At the same time, it would be foolish to dismiss the value that banks currently provide. Stringent rules and regulations imposed by central banks offer protections for corporate and retail clients that simply aren’t available to other types of service providers.
As traditional lending begins to give way to more disintermediated forms of capital raising, the need for banks to invest in evolving core capabilities and strengths has become more apparent. Those core capabilities are centred on supporting a client’s ability to manage capital in a way that maximises growth and resilience, catering beyond the near-term needs of capital raising to help foster a more dynamic financial management strategy less cluttered by mountains of documentation and regulatory filings.
So, what can the world expect of banks in the future? Clients are likely to give more importance to multiple providers of banking services and not just traditional banks. Banking activities will also likely be broken down into bespoke and technology-driven niche services that can be drawn upon from an open application ecosystem, at any time, on a real-time basis. Data analytics will play a critical role in shaping this new banking model. Recent research has shown that over 80% of CFOs and Treasurers are now focusing heavily on data-centric models, artificial intelligence and machine learning in an effort to drive more value from the multi-dimensional set of variables affecting their companies.
For ADCB, this means leveraging our commercial and transaction banking expertise and in-depth knowledge of local businesses and diverse sectors, alongside the power of data and emergent technology ecosystems, to support our clients in achieving their strategic and commercial objectives. Fortunately, banks like ADCB have already done a lot of good work in terms of digitally transforming their business to meet this future head-on.
In 1994, the famed former chief of Microsoft and renowned philanthropist, Bill Gates, famously quipped that while banking is necessary, banks are not. It was a clairvoyant reminder not just that the ethos which made Silicon Valley firms famous for challenging every aspect of industry would inevitably stretch well beyond California and the Information Technology sector but that evolution is key to avoiding obsolescence.

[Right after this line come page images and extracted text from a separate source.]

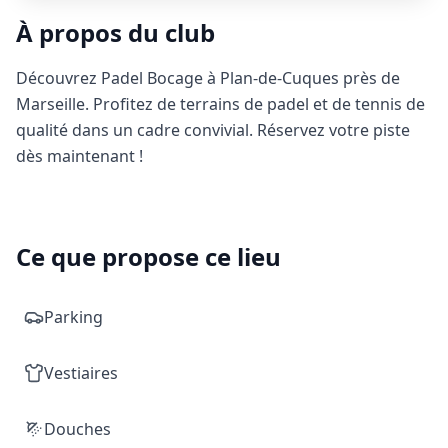
À propos du club
Découvrez Padel Bocage à Plan-de-Cuques près de
Marseille. Profitez de terrains de padel et de tennis de
qualité dans un cadre convivial. Réservez votre piste
dès maintenant !
Ce que propose ce lieu
Parking
Vestiaires
Douches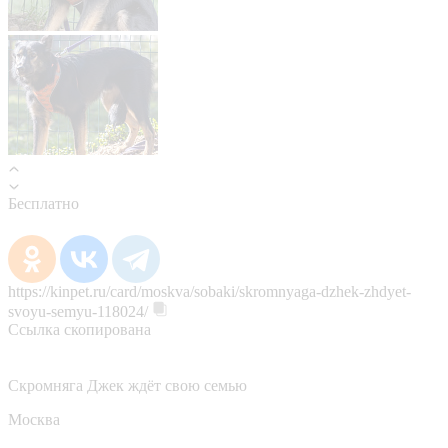
Бесплатно
https://kinpet.ru/card/moskva/sobaki/skromnyaga-dzhek-zhdyet-
svoyu-semyu-118024/
Ссылка скопирована
Скромняга Джек ждёт свою семью
Москва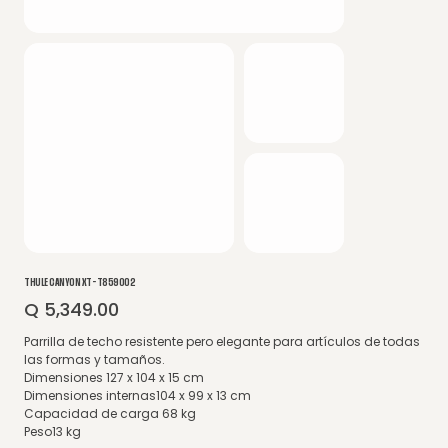
THULE CANYON XT- T859002
Q 5,349.00
Precio
Parrilla de techo resistente pero elegante para artículos de todas
las formas y tamaños.
Dimensiones 127 x 104 x 15 cm
Dimensiones internas104 x 99 x 13 cm
Capacidad de carga 68 kg
Peso13 kg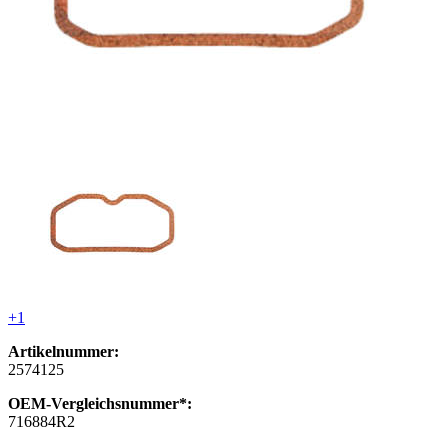
+1
Artikelnummer:
2574125
OEM-Vergleichsnummer*:
716884R2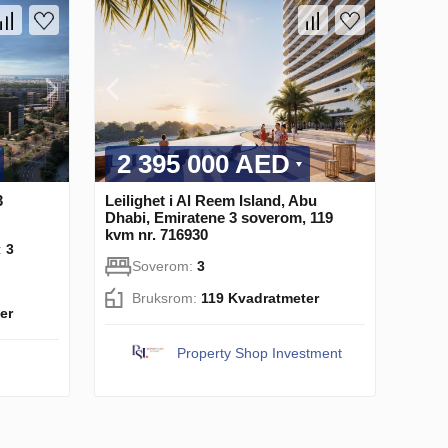
2 395 000 AED
3
Leilighet i Al Reem Island, Abu
Dhabi, Emiratene 3 soverom, 119
kvm nr. 716930
:
3
Soverom:
3
Bruksrom:
119 Kvadratmeter
er
Property Shop Investment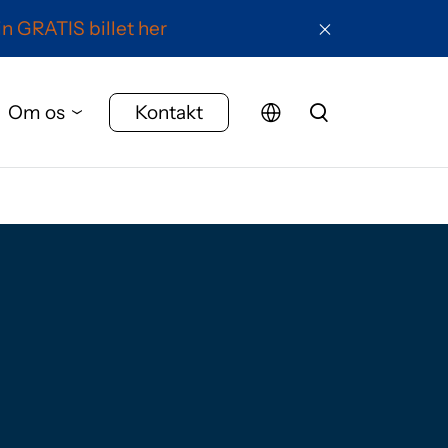
in GRATIS billet her
Om os
Kontakt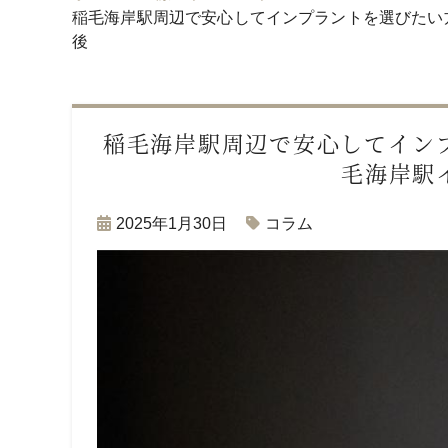
稲毛海岸駅周辺で安心してインプラントを選びたい方
後
稲毛海岸駅周辺で安心してイン
毛海岸駅イ
2025年1月30日
コラム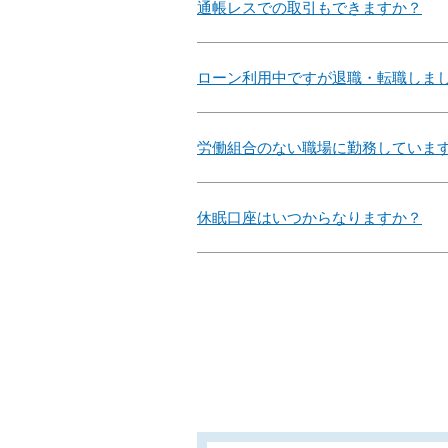
通帳レスでの取引もできますか？
ローン利用中ですが退職・転職しま
労働組合のない職場に勤務していま
休眠口座はいつからなりますか？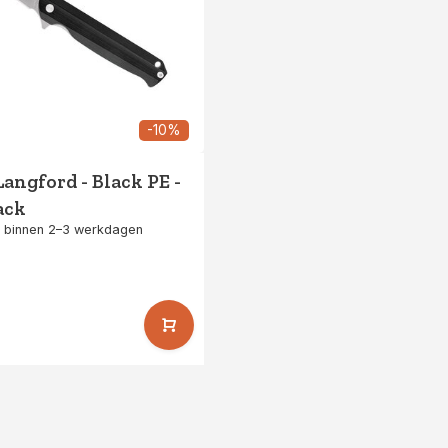
-10%
Langford - Black PE -
ack
 binnen 2–3 werkdagen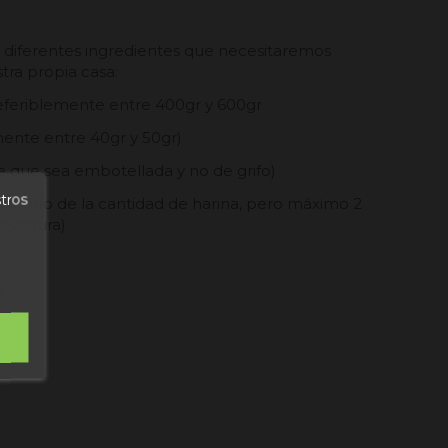
 diferentes ingredientes que necesitaremos
tra propia casa:
eferiblemente entre 400gr y 600gr
ente entre 40gr y 50gr)
 que sea embotellada y no de grifo)
stros
ndiendo de la cantidad de harina, pero máximo 2
levadura)
a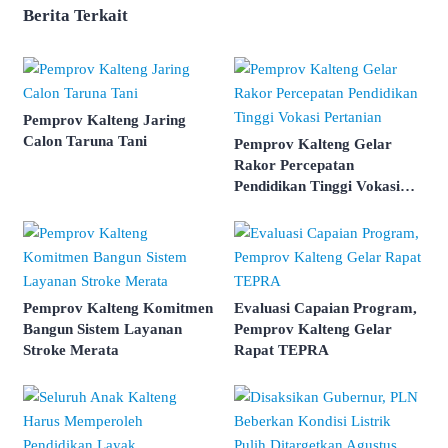
Berita Terkait
Pemprov Kalteng Jaring
Calon Taruna Tani
Pemprov Kalteng Gelar
Rakor Percepatan
Pendidikan Tinggi Vokasi
Pertanian
Pemprov Kalteng Komitmen
Evaluasi Capaian Program,
Bangun Sistem Layanan
Pemprov Kalteng Gelar
Stroke Merata
Rapat TEPRA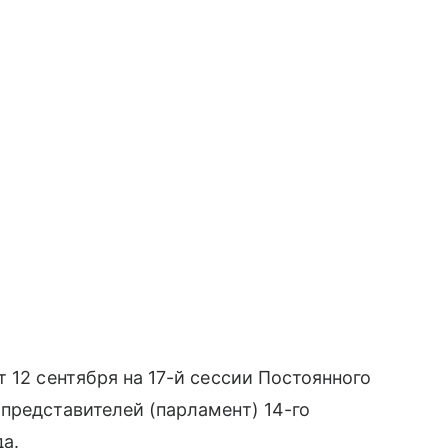
 12 сентября на 17-й сессии Постоянного
представителей (парламент) 14-го
да.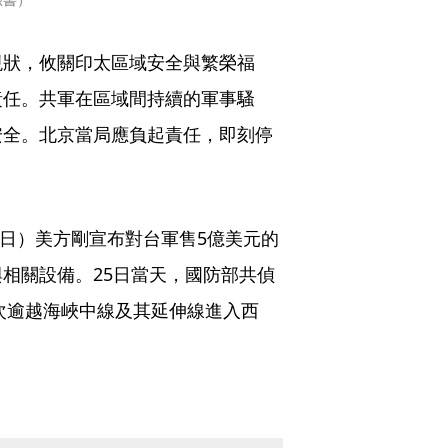
現狀，攸關印太區域安全與繁榮福
責任。共軍在區域間持續的軍事騷
安全。北京當局應負起責任，即刻停
4日）美方剛宣布對台軍售5億美元的
）與相關設備。25日當天，國防部共偵
架次逾越海峽中線及其延伸線進入西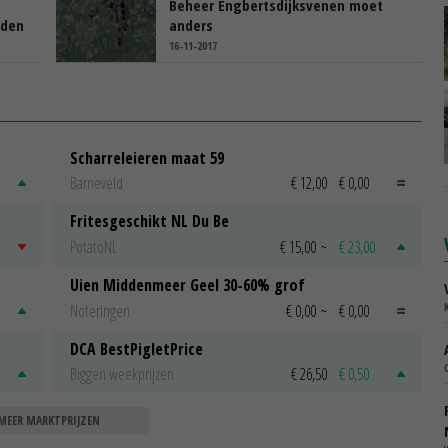
Beheer Engbertsdijksvenen moet
nden
anders
16-11-2017
Scharreleieren maat 59
Barneveld
€ 12,00
€ 0,00
Fritesgeschikt NL Du Be
PotatoNL
€ 15,00
~
€ 23,00
Uien Middenmeer Geel 30-60% grof
Noteringen
€ 0,00
~
€ 0,00
DCA BestPigletPrice
Biggen weekprijzen
€ 26,50
€ 0,50
MEER MARKTPRIJZEN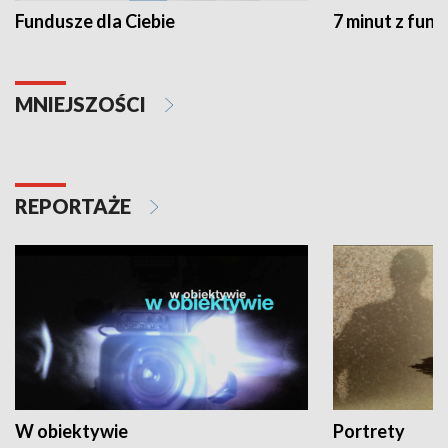
Fundusze dla Ciebie
7 minut z fun
MNIEJSZOŚCI
REPORTAŻE
W obiektywie
Portrety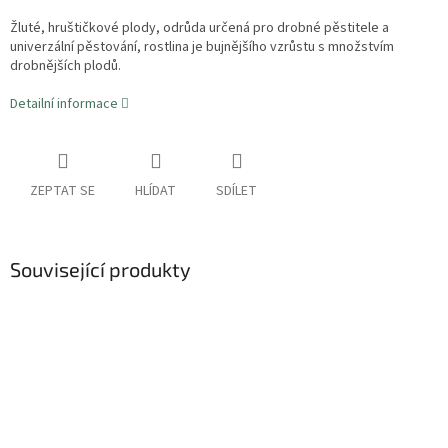
Žluté, hruštičkové plody, odrůda určená pro drobné pěstitele a
univerzální pěstování, rostlina je bujnějšího vzrůstu s množstvím
drobnějších plodů.
Detailní informace
ZEPTAT SE
HLÍDAT
SDÍLET
Související produkty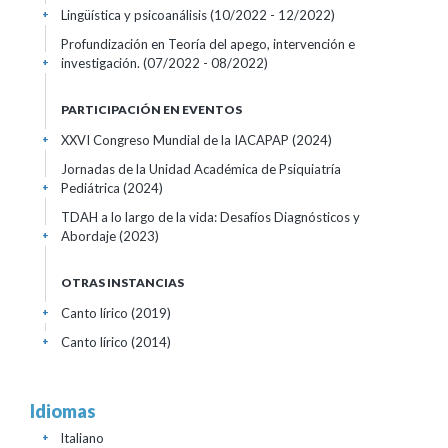
Lingüística y psicoanálisis
(10/2022 - 12/2022)
+
Profundización en Teoría del apego, intervención e
investigación.
(07/2022 - 08/2022)
+
PARTICIPACIÓN EN EVENTOS
XXVI Congreso Mundial de la IACAPAP
(2024)
+
Jornadas de la Unidad Académica de Psiquiatría
Pediátrica
(2024)
+
TDAH a lo largo de la vida: Desafíos Diagnósticos y
Abordaje
(2023)
+
OTRAS INSTANCIAS
Canto lírico
(2019)
+
Canto lírico
(2014)
+
Idiomas
Italiano
+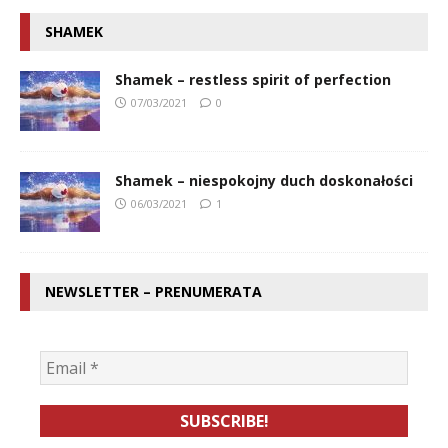
SHAMEK
Shamek – restless spirit of perfection
07/03/2021
0
Shamek – niespokojny duch doskonałości
06/03/2021
1
NEWSLETTER – PRENUMERATA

This much can be gleaned from the technology sector itself, and quite appropriately, in the differences between the old Microsoft and the rise of Amazon. One is a technology company and the other is a technology services company. This subtle difference is important.
In the financial sector, among others, the same is becoming clear, and commercial and transaction banking is on a similar path as organisations seek a new set of expert and financial services to help them remain dynamic and competitive in an ever-evolving, increasingly diversified commercial landscape. Like most disruption-driven transformations, banks, like the organisations we serve, may one day vaguely resemble the institutions they are today. But with the right investment, banks can also move away from relying heavily on interest-based lending or deposit management and become more agile, value-adding and service-oriented organisations, while ensuring that they remain stable, reliable and well-regulated institutions. This is something to be seized, particularly in a region that so clearly and wholeheartedly embraces innovation.